Work task 1. According to the Venzee leadership bios, what company did Peter MacKay found in 2003?
Work task 2. Which people are profiled in the Venzee leadership bios? List every one.
Work task 3. Output the part of the Venzee leadership bios starting with "Marco Sylvestre is" and going on through "from HEC Montreal.".
--- Extracted text Enclosed Below ---
Peter MacKay is the Chief Operating Officer of Venzee and, following the closing of the Transaction, will be the Chief Executive Officer of the resulting issuer. He is an experienced executive with an entrepreneurial mindset and a proven track record of building and growing successful technology businesses, spanning 20 years and including two successful exits plus a public listing. He founded Expert Agent in 2003, the leading real estate SaaS solution in the United Kingdom with more than 14,000 realtors and almost 9 million home buyers as clients. Peter has a proven track record of effective team building and business execution. Prior to joining Venzee in June of 2017, Peter was from 2003 to 2012 Managing Director at Websky Ltd. (Expert Agent), and from 2014 to 2015 Chief Operating Officer at PDT Technologies Inc., a global, full-service product design and development firm which is now called Kabuni Ltd. and is traded on the Australian Stock Exchange.

Joshua Lebovic, Chief Financial Officer and Secretary

Joshua Lebovic joined Venzee in July of 2017 as its Chief Financial Officer. Prior to Venzee, Joshua held the position of Controller of foreign operations for more than five years at The Stars Group (formerly Amaya Inc.), a TSX/NASDAQ listed entity in the gaming industry, where he specialized in financial reporting, budgeting, and business analysis. Joshua holds a Bachelor of Commerce degree from McGill University and a Diploma in Chartered Accountancy from Concordia University.

Marco Sylvestre, Director and Chief Technology Officer

Marco Sylvestre is the Chief Technology Officer and a director of Venzee. Marco is a certified Scrum Master. Scrum is a methodology that allows a team to self-organize and make changes quickly, in accordance with Agile principles. Agile project management is an iterative approach to planning and guiding project processes. Prior to joining Venzee in 2014, he specialized in converting methodology for large development teams at Fortune 100 companies, from Waterfall, to Agile, including from 2012 to 2014, as a management consultant at Pyxis Technologies. His prior experience also includes six years at Ubisoft in leadership positions that encompassed development and quality assurance. Marco Sylvestre has a degree in Management of Information Technology from HEC Montreal.

Brian Budd, Independent Director

Brian Budd has served as a director of a number of public company boards and is a current director of Graphite One Resources Inc. (TSX VENTURE:GPH) and Siyata Mobile Inc. (TSX VENTURE:SIM). He is managing director of Live Well Exercise Clinic since September 2017, was Director and President of North Country Gold Corp. from February 2014 to May 2015 (formerly listed on the TSXV until its acquisition by in September 2015) and Director and Chief Executive Officer of Altiplano Minerals Ltd. (TSX VENTURE:APN) until July 2014. He has extensive management and corporate development background with several years of entrepreneurial and sales leadership experience in the high tech and resource industries. Mr. Budd served as a director of sales for the Canadian division of a multi-billion dollar software company from 2000 to 2009, assisting in the areas of penetrating new markets, hiring/developing sales teams, implementing sales techniques/strategies and building pipeline.
--- End of Enclosed Extracted text ---
--- Source data Enclosed Below ---
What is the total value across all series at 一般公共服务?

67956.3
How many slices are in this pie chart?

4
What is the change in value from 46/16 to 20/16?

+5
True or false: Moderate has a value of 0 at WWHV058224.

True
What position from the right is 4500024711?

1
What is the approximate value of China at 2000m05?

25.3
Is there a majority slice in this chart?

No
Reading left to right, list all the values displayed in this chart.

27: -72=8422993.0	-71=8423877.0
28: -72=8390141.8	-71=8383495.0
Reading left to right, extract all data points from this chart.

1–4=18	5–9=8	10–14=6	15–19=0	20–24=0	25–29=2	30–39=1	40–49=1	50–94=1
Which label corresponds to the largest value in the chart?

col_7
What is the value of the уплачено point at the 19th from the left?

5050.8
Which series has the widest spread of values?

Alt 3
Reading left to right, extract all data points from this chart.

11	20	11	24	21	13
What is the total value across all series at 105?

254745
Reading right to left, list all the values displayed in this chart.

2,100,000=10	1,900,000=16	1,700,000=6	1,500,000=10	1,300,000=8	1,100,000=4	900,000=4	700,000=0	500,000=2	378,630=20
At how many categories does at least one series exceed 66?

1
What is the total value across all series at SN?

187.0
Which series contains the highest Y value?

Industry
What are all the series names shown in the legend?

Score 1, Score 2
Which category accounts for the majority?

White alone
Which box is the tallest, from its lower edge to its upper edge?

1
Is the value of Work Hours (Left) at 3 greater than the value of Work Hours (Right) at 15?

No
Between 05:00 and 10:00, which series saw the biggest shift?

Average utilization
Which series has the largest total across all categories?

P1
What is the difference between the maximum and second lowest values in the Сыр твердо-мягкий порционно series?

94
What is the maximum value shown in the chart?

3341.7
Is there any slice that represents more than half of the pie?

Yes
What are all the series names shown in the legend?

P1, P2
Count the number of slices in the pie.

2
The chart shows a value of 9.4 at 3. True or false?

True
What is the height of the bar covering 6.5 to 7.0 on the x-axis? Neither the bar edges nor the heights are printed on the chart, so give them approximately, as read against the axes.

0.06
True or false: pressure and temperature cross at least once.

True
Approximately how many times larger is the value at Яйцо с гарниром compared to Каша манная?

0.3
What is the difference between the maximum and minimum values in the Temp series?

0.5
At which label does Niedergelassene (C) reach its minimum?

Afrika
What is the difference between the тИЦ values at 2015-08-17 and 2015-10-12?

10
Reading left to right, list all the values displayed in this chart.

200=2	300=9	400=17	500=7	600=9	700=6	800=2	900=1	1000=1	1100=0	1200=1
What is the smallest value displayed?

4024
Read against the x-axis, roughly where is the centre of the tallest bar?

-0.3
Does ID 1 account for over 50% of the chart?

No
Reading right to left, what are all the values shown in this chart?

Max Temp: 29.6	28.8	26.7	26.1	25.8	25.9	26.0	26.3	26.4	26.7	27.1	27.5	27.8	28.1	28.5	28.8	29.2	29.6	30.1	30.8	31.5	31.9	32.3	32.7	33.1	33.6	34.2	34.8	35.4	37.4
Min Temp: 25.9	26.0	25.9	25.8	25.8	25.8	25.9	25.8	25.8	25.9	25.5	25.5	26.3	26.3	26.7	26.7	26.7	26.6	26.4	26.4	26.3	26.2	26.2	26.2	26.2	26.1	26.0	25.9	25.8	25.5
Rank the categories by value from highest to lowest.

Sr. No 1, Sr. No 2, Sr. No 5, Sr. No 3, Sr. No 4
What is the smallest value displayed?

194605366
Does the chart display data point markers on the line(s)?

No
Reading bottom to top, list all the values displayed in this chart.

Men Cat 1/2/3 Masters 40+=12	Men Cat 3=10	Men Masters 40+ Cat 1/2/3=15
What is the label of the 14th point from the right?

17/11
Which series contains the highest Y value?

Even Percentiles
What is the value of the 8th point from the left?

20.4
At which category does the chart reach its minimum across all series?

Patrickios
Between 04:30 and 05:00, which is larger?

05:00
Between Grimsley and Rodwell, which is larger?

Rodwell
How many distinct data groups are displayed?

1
--- End of Enclosed Source data ---
Response area 1. Expert Agent

Response area 2. Peter MacKay, Joshua Lebovic, Marco Sylvestre, Brian Budd

Response area 3.
Marco Sylvestre is the Chief Technology Officer and a director of Venzee. Marco is a certified Scrum Master. Scrum is a methodology that allows a team to self-organize and make changes quickly, in accordance with Agile principles. Agile project management is an iterative approach to planning and guiding project processes. Prior to joining Venzee in 2014, he specialized in converting methodology for large development teams at Fortune 100 companies, from Waterfall, to Agile, including from 2012 to 2014, as a management consultant at Pyxis Technologies. His prior experience also includes six years at Ubisoft in leadership positions that encompassed development and quality assurance. Marco Sylvestre has a degree in Management of Information Technology from HEC Montreal.